TL;DR

Here is a video! This article is about using Python to reach into many excel files that have a similar spreadsheet structure so as to pull out data from those sheets, potentially spread across multiple folders, into one place for aggregate use.

When your Excel is more like Excalibur ¹

It seems like an all too common tragedy that lots of team operate on the basis of sheets that were thrown together at some point in the distant past with varying degrees of thought put into future use cases. Now here you are, with the data you need like gold ore entombed in mountains of excel sheets.
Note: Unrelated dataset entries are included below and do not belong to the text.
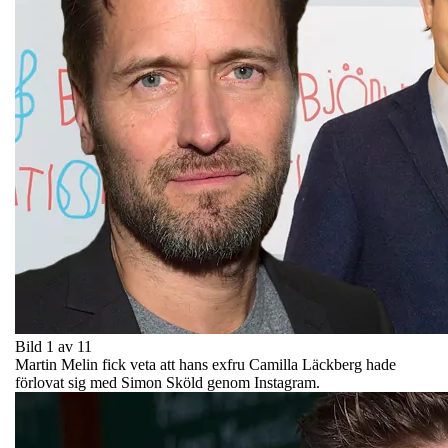
Bild 1 av 11
Martin Melin fick veta att hans exfru Camilla Läckberg hade
förlovat sig med Simon Sköld genom Instagram.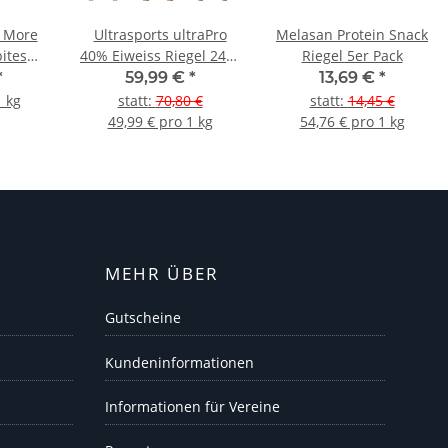
n More
Ultrasports ultraPro
Melasan Protein Snack
bites
40% Eiweiss Riegel 24er
Riegel 5er Pack
ack
Box Cookie & Cream
*
59,99 €
*
13,69 €
*
1 kg
statt
:
70,80 €
statt
:
14,45 €
49,99 € pro 1 kg
54,76 € pro 1 kg
MEHR ÜBER
Gutscheine
Kundeninformationen
Informationen für Vereine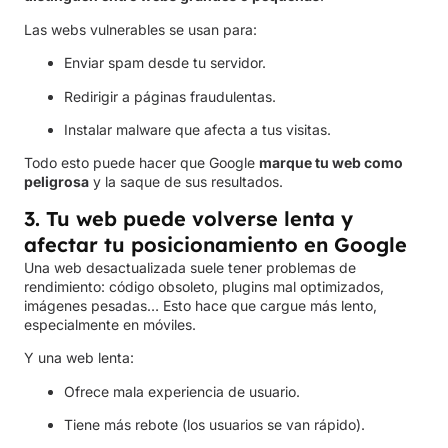
Las webs vulnerables se usan para:
Enviar spam desde tu servidor.
Redirigir a páginas fraudulentas.
Instalar malware que afecta a tus visitas.
Todo esto puede hacer que Google
marque tu web como
peligrosa
y la saque de sus resultados.
3. Tu web puede volverse lenta y
afectar tu posicionamiento en Google
Una web desactualizada suele tener problemas de
rendimiento: código obsoleto, plugins mal optimizados,
imágenes pesadas… Esto hace que cargue más lento,
especialmente en móviles.
Y una web lenta:
Ofrece mala experiencia de usuario.
Tiene más rebote (los usuarios se van rápido).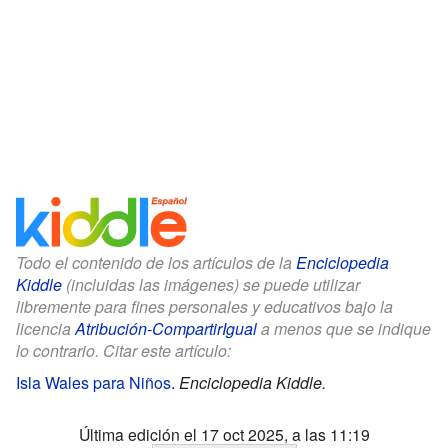
Todo el contenido de los artículos de la
Enciclopedia
Kiddle
(incluidas las imágenes) se puede utilizar
libremente para fines personales y educativos bajo la
licencia
Atribución-CompartirIgual
a menos que se indique
lo contrario. Citar este artículo:
Isla Wales para Niños
.
Enciclopedia Kiddle.
Última edición el 17 oct 2025, a las 11:19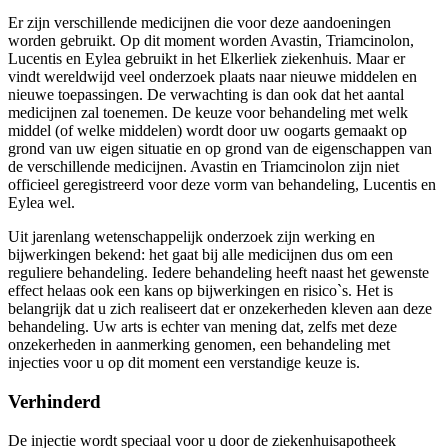
Er zijn verschillende medicijnen die voor deze aandoeningen
worden gebruikt. Op dit moment worden Avastin, Triamcinolon,
Lucentis en Eylea gebruikt in het Elkerliek ziekenhuis. Maar er
vindt wereldwijd veel onderzoek plaats naar nieuwe middelen en
nieuwe toepassingen. De verwachting is dan ook dat het aantal
medicijnen zal toenemen. De keuze voor behandeling met welk
middel (of welke middelen) wordt door uw oogarts gemaakt op
grond van uw eigen situatie en op grond van de eigenschappen van
de verschillende medicijnen. Avastin en Triamcinolon zijn niet
officieel geregistreerd voor deze vorm van behandeling, Lucentis en
Eylea wel.
Uit jarenlang wetenschappelijk onderzoek zijn werking en
bijwerkingen bekend: het gaat bij alle medicijnen dus om een
reguliere behandeling. Iedere behandeling heeft naast het gewenste
effect helaas ook een kans op bijwerkingen en risico`s. Het is
belangrijk dat u zich realiseert dat er onzekerheden kleven aan deze
behandeling. Uw arts is echter van mening dat, zelfs met deze
onzekerheden in aanmerking genomen, een behandeling met
injecties voor u op dit moment een verstandige keuze is.
Verhinderd
De injectie wordt speciaal voor u door de ziekenhuisapotheek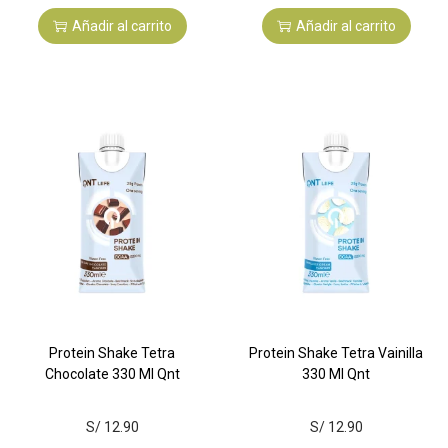
Añadir al carrito
Añadir al carrito
Protein Shake Tetra
Protein Shake Tetra Vainilla
Chocolate 330 Ml Qnt
330 Ml Qnt
S/
12.90
S/
12.90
The irretrievable Excalibur in the stone.

I encountered a problem where I had hundreds of excel sheets (each for a specific week) with data tables in each, and I needed to know which records in them met a certain criteria. I made some code in Python to pull the data out, this article will walk through it along with the video:

What Exactly Does This Code Do?

This code goes over all excel files with a name matching a specified pattern in a given folder (and its subfolders). In this example, these are invoices. The code will generate two master data tables in a new worksheet, one table with a row for each line item across all invoices, and another table with one row for each invoice with the bottom line information.

Is This For You?

This article is aimed at people who may have never used Python before but have some experience with coding of one form or another; I’ll go through each line so you can understand and customize the code to your own use case. This is built on an assumption that the many sheets you want to dig into have at least some rhyme/reason as to their naming conventions, and internal sheet structure. Anything is possible with programming, but the more consistent your sheets, the simpler this code can be.

Try It Yourself!

If you want to run it yourself, you can find the code on my GitHub page. You’ll need to install Python and Jupyter.² Python is the programming langauge we’re using, Jupyter is the tool for organizing and executing blocks of Python commands so that we can understand, debug, and execute bits and peices of code at a time instead of always running the whole thing.

Code Walkthrough

Example Files

I’m using an invoice template I picked up from this website.³

I have a master Invoice folder, with sub folders for each year. To simulate rela world messiness, some of these subfolders have different name patterns, and some have “Paid” vs “Unpaid” secondary folders wheres as some do not.

Dependencies

The opensource tools from Openpyxl are what make this possible. Big thanks to everyone who has built them up. Other than that we’re just using really standard Python libraries⁴.

Code

from openpyxl import load_workbook
import openpyxl as pyxl
from pathlib import Path
import os
from datetime import datetime

Debugging

The most common thing I tripped over in making this was typos and what not in my file paths. You can use this function to test whether or not a path you’ve entered is valid.

Code

Path(r"C:\Invoices").exists()

True

Specifying Which Files

I made code blocks for 2 options; specifying all files manually, or specifying a directory and file name pattern to search for. Either way we start by initializing the container that our data will be stored in:

Code

subitems = []  # Will contain the data we're aggregating for all items on invoices
invoiceTotal = []  # Will contain the final bottom-line data for each invoice
fls = []  # Stores file paths for excel files to be searched

Option 1: Naming Each File

The most controlled way would be to list all the files with the full path, something like this:

Code

print("fls.append(r\"C:\Invoices\Invoices 2022\Invoice 1.xlsx\")")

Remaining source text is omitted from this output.